The ASIC in use is the GL850G by Genesys Logic, Inc. in its SSOP-28 packaging. That link there goes to locally hosted manufacturer documentation. The ASIC can control a green and amber LED natively for port status, but none is provisioned on this board (as it's intended for internal use).

At the heart of the GL850G is the RISC microprocessor, which has 2K firmware ROM and 64 bytes RAM. It runs at 6 MIPS from the USB base 12 MHz clock, and is employed to decode the USB command from the host and prepare the response to the host. It can also do GPIO and read an external EEPROM, which can configure a custom USB ID. One pin on the package serves to switch the ASIC between self-powered hub and bus-powered hub mode. In self-powered mode, the chip is still powered itself by the host USB 5V (or can be, it doesn't actually care), but will handle power assignment itself, with the assumption that each port has 500 mA available. In bus-powered mode, it will pass power requirement through to the host.

The date code on this says it was produced in week 50, 2019 (it was ordered in week 4, 2020!) and the package code is a "Y" which is likely newer than the specification document: It should be G for green package (mandated by EU) and N for normal package.

Like almost all USB hub controllers, it does not power the output ports itself, the PCB is meant to route the 5V rail. This means the downstream ports are unsuitable for charging modern smartphones. Variants are available which will accept a 4 pin or SATA-style power connector and so be self-powered.
Broadcom BCM2042
This is one of those cool little devices which went well above and beyond the call of duty. On paper (datasheet) the BCM 2042 is just a single chip Bluetooth I/O solution. It provides a mouse and a keyboard.

It has an onboard 8051-compatible microcontroller (Intel likes to call it "MCS-51", but the whole world calls it 8051), supports ball and optical mouse sensors, has an 8x20 keyboard scan interface and has an onboard regulator compatible with 2.7 to 3.3V input but has a very low dropout. It has 20 kB firmware boot ROM, 108 kB application ROM, and 22 kB RAM.

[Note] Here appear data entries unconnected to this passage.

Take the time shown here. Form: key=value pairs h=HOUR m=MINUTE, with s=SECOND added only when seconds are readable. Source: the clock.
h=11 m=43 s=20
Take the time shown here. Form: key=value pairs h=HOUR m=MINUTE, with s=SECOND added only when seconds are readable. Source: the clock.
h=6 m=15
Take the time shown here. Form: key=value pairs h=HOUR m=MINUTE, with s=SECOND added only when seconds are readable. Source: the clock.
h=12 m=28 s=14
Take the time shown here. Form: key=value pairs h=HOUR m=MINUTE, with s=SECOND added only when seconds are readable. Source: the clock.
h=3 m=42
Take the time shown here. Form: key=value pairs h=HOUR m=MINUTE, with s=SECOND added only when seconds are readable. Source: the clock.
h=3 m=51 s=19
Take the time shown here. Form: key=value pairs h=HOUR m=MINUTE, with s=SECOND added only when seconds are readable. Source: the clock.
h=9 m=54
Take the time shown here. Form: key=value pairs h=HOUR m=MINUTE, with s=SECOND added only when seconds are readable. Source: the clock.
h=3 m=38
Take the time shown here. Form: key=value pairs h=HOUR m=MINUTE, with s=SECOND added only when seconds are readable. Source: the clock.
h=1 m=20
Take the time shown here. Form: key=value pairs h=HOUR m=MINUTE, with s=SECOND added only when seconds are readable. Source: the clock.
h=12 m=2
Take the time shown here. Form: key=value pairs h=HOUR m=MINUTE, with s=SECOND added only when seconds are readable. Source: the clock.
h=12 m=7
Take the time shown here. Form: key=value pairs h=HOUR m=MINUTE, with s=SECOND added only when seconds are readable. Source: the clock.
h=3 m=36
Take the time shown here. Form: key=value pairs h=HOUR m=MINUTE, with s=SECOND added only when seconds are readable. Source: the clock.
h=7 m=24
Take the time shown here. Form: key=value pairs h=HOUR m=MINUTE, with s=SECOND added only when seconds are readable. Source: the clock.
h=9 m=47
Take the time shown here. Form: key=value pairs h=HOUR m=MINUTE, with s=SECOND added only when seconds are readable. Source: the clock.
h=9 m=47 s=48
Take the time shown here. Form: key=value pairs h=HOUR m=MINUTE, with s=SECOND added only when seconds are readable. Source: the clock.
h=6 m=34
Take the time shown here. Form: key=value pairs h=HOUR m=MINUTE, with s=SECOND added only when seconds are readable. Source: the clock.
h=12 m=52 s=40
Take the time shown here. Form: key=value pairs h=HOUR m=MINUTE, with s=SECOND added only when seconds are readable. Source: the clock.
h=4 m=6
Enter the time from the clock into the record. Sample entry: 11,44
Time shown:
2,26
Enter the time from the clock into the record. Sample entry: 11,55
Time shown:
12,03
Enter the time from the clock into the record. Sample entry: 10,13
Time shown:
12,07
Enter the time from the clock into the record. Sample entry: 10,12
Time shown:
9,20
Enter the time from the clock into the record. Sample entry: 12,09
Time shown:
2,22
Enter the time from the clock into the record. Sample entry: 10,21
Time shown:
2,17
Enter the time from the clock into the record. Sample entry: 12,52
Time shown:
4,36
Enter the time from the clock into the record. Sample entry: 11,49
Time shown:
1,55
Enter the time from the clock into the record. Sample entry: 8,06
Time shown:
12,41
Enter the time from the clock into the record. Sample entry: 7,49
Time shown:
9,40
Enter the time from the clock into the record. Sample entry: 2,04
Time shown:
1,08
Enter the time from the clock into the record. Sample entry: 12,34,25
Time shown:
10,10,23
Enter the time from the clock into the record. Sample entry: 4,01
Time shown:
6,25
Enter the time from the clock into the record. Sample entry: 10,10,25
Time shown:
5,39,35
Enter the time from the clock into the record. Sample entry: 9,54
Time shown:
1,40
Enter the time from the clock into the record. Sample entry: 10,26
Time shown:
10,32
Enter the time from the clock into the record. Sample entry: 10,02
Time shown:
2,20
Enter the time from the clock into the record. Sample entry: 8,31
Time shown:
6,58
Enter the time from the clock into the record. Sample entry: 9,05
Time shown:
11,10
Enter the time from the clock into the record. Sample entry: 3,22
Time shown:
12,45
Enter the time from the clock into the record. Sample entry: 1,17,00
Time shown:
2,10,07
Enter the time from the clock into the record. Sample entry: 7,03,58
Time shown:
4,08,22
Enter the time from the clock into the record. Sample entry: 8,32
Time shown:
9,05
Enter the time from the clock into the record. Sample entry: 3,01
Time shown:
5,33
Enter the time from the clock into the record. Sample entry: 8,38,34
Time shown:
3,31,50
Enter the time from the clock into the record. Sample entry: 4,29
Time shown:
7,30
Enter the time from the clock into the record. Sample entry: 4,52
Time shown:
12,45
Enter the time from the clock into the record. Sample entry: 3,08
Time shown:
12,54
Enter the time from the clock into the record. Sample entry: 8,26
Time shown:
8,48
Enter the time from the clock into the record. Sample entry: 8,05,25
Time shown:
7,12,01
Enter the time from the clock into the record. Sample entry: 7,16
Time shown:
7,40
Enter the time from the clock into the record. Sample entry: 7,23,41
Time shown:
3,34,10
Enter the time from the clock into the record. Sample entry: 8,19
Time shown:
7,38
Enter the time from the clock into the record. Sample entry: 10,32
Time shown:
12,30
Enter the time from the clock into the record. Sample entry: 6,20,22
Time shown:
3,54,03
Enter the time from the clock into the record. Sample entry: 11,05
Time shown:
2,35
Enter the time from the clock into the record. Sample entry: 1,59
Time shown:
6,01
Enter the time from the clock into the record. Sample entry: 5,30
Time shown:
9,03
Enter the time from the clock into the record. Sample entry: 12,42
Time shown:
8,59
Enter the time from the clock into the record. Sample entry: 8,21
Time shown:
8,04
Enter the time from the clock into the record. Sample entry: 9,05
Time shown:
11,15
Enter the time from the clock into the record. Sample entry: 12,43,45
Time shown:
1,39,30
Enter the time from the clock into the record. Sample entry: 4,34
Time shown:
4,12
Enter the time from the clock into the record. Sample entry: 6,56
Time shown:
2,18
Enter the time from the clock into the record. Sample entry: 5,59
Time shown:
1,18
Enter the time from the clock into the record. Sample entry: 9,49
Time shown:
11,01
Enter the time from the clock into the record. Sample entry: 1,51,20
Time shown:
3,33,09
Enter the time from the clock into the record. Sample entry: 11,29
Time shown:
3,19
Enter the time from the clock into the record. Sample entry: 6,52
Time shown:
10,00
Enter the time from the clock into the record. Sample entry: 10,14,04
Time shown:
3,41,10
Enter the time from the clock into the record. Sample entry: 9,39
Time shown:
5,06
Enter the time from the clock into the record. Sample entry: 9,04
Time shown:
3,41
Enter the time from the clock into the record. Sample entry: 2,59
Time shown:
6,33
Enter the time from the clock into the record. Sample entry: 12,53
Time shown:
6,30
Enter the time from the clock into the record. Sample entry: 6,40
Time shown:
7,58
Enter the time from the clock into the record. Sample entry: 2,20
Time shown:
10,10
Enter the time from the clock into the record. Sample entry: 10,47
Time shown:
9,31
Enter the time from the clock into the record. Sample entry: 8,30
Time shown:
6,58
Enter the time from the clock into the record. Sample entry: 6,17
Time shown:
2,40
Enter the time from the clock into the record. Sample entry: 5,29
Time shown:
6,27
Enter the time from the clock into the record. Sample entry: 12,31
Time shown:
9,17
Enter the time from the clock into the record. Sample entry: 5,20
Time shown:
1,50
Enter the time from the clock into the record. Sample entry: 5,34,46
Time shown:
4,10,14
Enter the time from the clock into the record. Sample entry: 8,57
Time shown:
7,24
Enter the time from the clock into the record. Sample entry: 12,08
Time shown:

The BCM 2042 was good down to around 2.0V input voltage (spec was 2.7, but it worked), so a pair of NiMH AA cells would power it properly.

The mouse decoder is a three axis proportional signal processor for X/Y/Wheel, with three button support and togglable LED power. The keyboard controller supports three LEDs on top of the potential 160 buttons.

Here we see it in use as the highly innovative Nintendo Wii controller (Wiimote). This implements 12 buttons, an infrared camera, a three axis accelerometer (ADXL330 MEMS), the latter hooked up to the mouse inputs. The accelerometer has no gyroscope and so cannot distinguish linear acceleration and rotation, used to great advantage on games like Mario Kart Wii

The camera is an IR tracking solution, which can detect and measure four infrared sources reporting their brightness, position, and approximate size. This uses the BCM 2042's quadrature signal decoder (intended for optical mouse sensors) to track position and rotation.

The keyboard scan matrix is bifurcated between the onboard buttons and a port on the bottom, which goes to the "nunchuk".

The Wiimote also has a vibration "rumble motor" and a speaker to give sound effects, both of which are basic PCM driven from GPIO pins.